En Ágape se paga se percibe sobre todo la influencia de la novela El malogrado (1983), de Thomas Bernhard, donde a su vez cobraba un especial significado la esquiva efigie del pianista más misterioso del siglo: Glenn Gould. Gaddis sustituye la torturada figura del artista europeo envuelto en una aureola neorromántica por una mordaz reflexión en torno a la obsesión por un piano mecánico. Así, podemos concluir que la entropía expansiva característica de la obra de Gaddis termina concluyendo con la entropía de nuevo cuño, más bien introspectiva, de una sociedad donde ya no queda ningún tipo de amalgama social. Y es por ello que la técnica clásica del diálogo polifónico como forma de narración acaba derivando en el empleo del monólogo obsesivo como punto de fuga de la angustia existencial del neurótico contemporáneo.
Gaddis fue el primero de todos en llegar a un espacio ignoto de la ficción literaria que los críticos, haciendo gala de una pobre capacidad para catalogar (léase: matar) la letra escrita, dieron en llamar: posmoderidad. Ahora, tras la muerte trágica de Foster Wallace, y la más reciente (y natural) muerte de los muy ancianos Barth y Coover (ambas de 2024), el autor de Ágape se paga resalta también como el principio del fin de una gran tradición literaria que, por proyectarse hacia un futuro que no conocemos, reduce nuestro presente a lo que es: un espacio pobre, depauperado, de transición hacia algo mejor en todos los niveles… También en el estético.

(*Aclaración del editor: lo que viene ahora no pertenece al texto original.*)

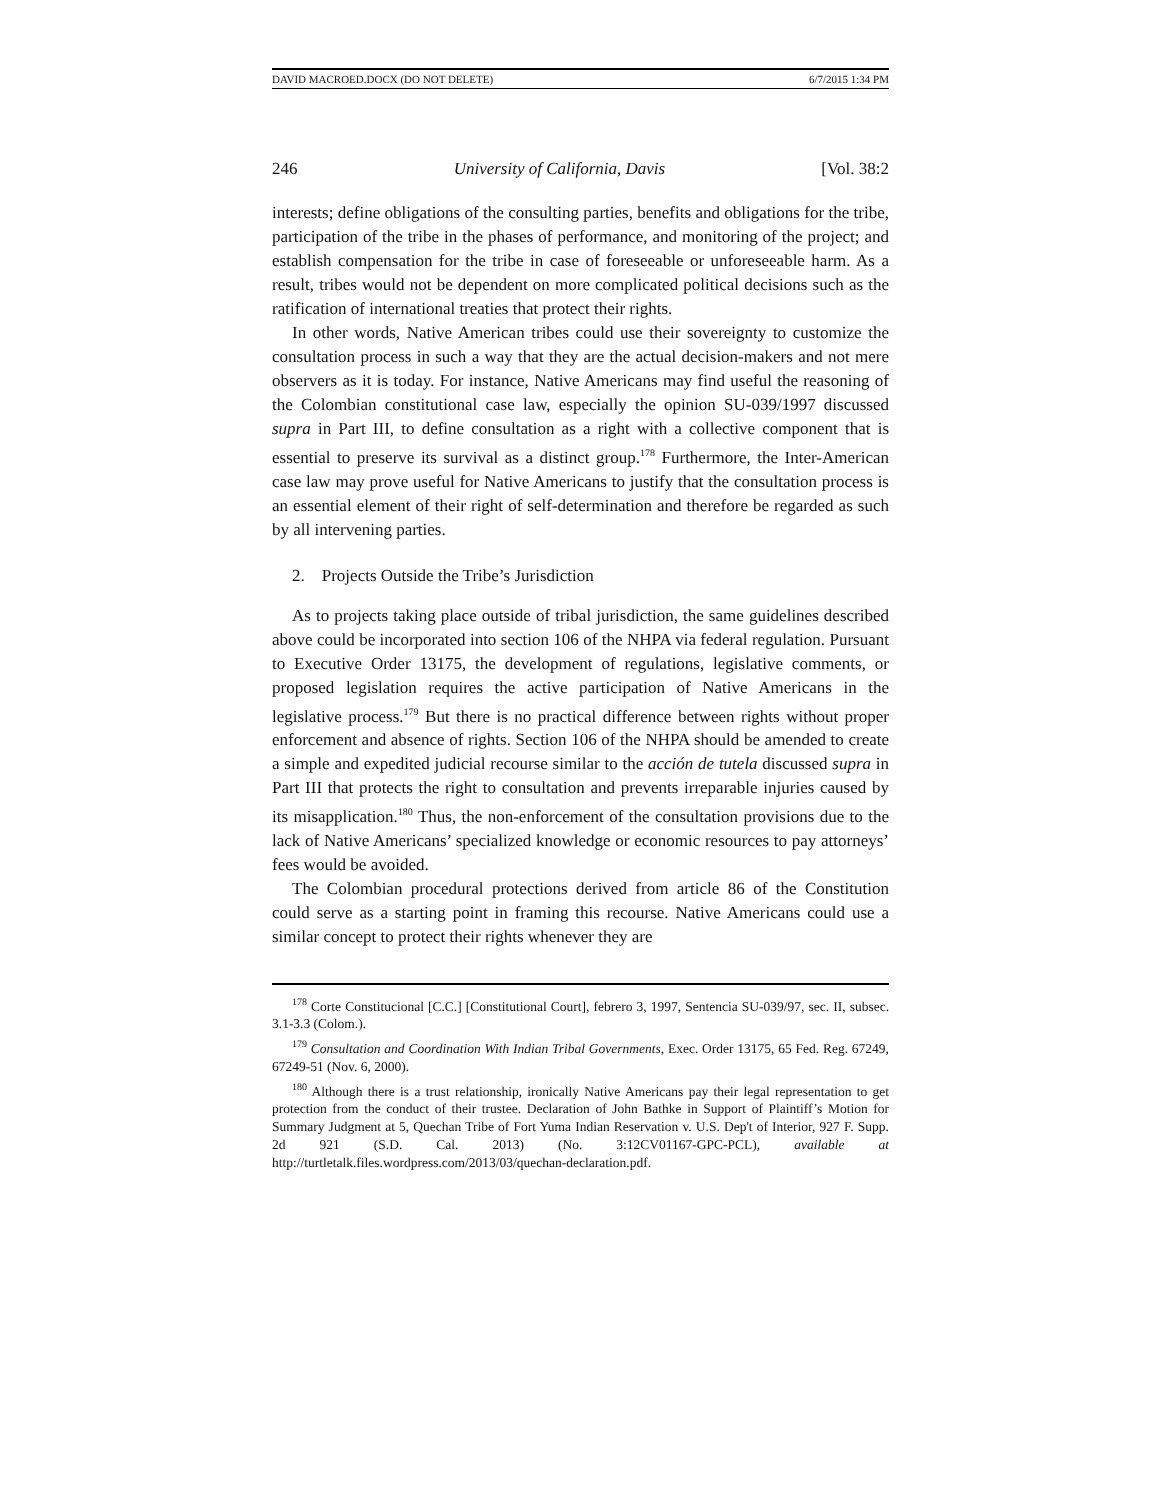DAVID MACROED.DOCX (DO NOT DELETE) 6/7/2015 1:34 PM
246 University of California, Davis [Vol. 38:2
interests; define obligations of the consulting parties, benefits and obligations for the tribe, participation of the tribe in the phases of performance, and monitoring of the project; and establish compensation for the tribe in case of foreseeable or unforeseeable harm. As a result, tribes would not be dependent on more complicated political decisions such as the ratification of international treaties that protect their rights.
In other words, Native American tribes could use their sovereignty to customize the consultation process in such a way that they are the actual decision-makers and not mere observers as it is today. For instance, Native Americans may find useful the reasoning of the Colombian constitutional case law, especially the opinion SU-039/1997 discussed supra in Part III, to define consultation as a right with a collective component that is essential to preserve its survival as a distinct group.<sup>178</sup> Furthermore, the Inter-American case law may prove useful for Native Americans to justify that the consultation process is an essential element of their right of self-determination and therefore be regarded as such by all intervening parties.
2. Projects Outside the Tribe’s Jurisdiction
As to projects taking place outside of tribal jurisdiction, the same guidelines described above could be incorporated into section 106 of the NHPA via federal regulation. Pursuant to Executive Order 13175, the development of regulations, legislative comments, or proposed legislation requires the active participation of Native Americans in the legislative process.<sup>179</sup> But there is no practical difference between rights without proper enforcement and absence of rights. Section 106 of the NHPA should be amended to create a simple and expedited judicial recourse similar to the acción de tutela discussed supra in Part III that protects the right to consultation and prevents irreparable injuries caused by its misapplication.<sup>180</sup> Thus, the non-enforcement of the consultation provisions due to the lack of Native Americans’ specialized knowledge or economic resources to pay attorneys’ fees would be avoided.
The Colombian procedural protections derived from article 86 of the Constitution could serve as a starting point in framing this recourse. Native Americans could use a similar concept to protect their rights whenever they are
<sup>178</sup> Corte Constitucional [C.C.] [Constitutional Court], febrero 3, 1997, Sentencia SU-039/97, sec. II, subsec. 3.1-3.3 (Colom.).
<sup>179</sup> Consultation and Coordination With Indian Tribal Governments, Exec. Order 13175, 65 Fed. Reg. 67249, 67249-51 (Nov. 6, 2000).
<sup>180</sup> Although there is a trust relationship, ironically Native Americans pay their legal representation to get protection from the conduct of their trustee. Declaration of John Bathke in Support of Plaintiff’s Motion for Summary Judgment at 5, Quechan Tribe of Fort Yuma Indian Reservation v. U.S. Dep't of Interior, 927 F. Supp. 2d 921 (S.D. Cal. 2013) (No. 3:12CV01167-GPC-PCL), available at http://turtletalk.files.wordpress.com/2013/03/quechan-declaration.pdf.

Puede que Ágape no sea, a la postre, la gran obra del gran autor de la narrativa posmoderna, pero sin duda es su obra más agresiva, en tanto que canto desesperado de un artista fracasado: aquel que, incapaz de subvertir el principio de realidad con su obra, al menos supo generar una forma artística capaz de pensar su tiempo con una magnitud a la altura del desafío que entraña comprender la historia humana.